A serious charge made against the proponents of the concept is the claim that social exclusion says nothing more about the processes underlying inequality than has already been articulated in the description of poverty outlined by Peter Townsend in his seminal work Poverty in the United Kingdom published in 1979. This work also made the key connection between relational factors and material deprivation. For Townsend (1979: 31), poverty was defined as 'being excluded from ordinary living patterns, customs and activities'. This definition is remarkably similar to contemporary definitions of social exclusion.

Nonetheless, proponents note that the relational processes of social exclusion may also include questions about the role of individual agency, or action, and individual capability in combating or adding to inequality (Silver 1994; Sen 2000). This question of the extent to which individuals who live in poverty are culpable for their predicament and the degree to which structural factors affect individual capacity is contested in all areas of social policy analysis. Social exclusion is seen as one of the concepts that bridge the divide between agency and structuralist interpretations by emphasising the ways in which individual action shapes and in turn is shaped by social processes. As an explanatory concept, it is therefore generally deemed useful in making these connections explicit. Sen (2000), for instance, argues that the concept of social exclusion reinforces the need for poverty to be understood as capability deprivation and people not being able to reach their full potential within society.

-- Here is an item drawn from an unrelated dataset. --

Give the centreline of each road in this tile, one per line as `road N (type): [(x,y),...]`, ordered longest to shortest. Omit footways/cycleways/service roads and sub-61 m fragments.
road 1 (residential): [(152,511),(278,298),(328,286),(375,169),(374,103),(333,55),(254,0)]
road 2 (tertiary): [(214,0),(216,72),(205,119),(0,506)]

The counter argument, as expressed by Australian researchers Saunders and Tsumori (2002:32), is that the concept of social exclusion underestimates the role of agency by depicting the disadvantaged as victims. Hence, unlike poverty, social exclusion implies causation and that something happens to someone, removing the fault for his/her predicament to others. These opposing arguments point to the different ideological foundations that can be incorporated within the concept of social exclusion. We return to this point shortly in the section on political deployment but consider first how housing is implicated in the causes and processes of social exclusion.

Housing and Social Exclusion

Given the multitude of factors and interrelationships implicated in causing social exclusion, it would be expected that any academic discussion of the concept would consider the role of housing. Housing is the main item of the family budget and without state assistance many low-income families could not access decent and affordable housing. However, the role of housing is not always discernible in the literature on social exclusion. In general, academic studies that explore the relationship between housing and social exclusion take two divergent analyses, focusing on:
 * first, the extent to which the housing system contributes to or
 ameliorates social exclusion; and

 * second, the consequences of exclusion from housing.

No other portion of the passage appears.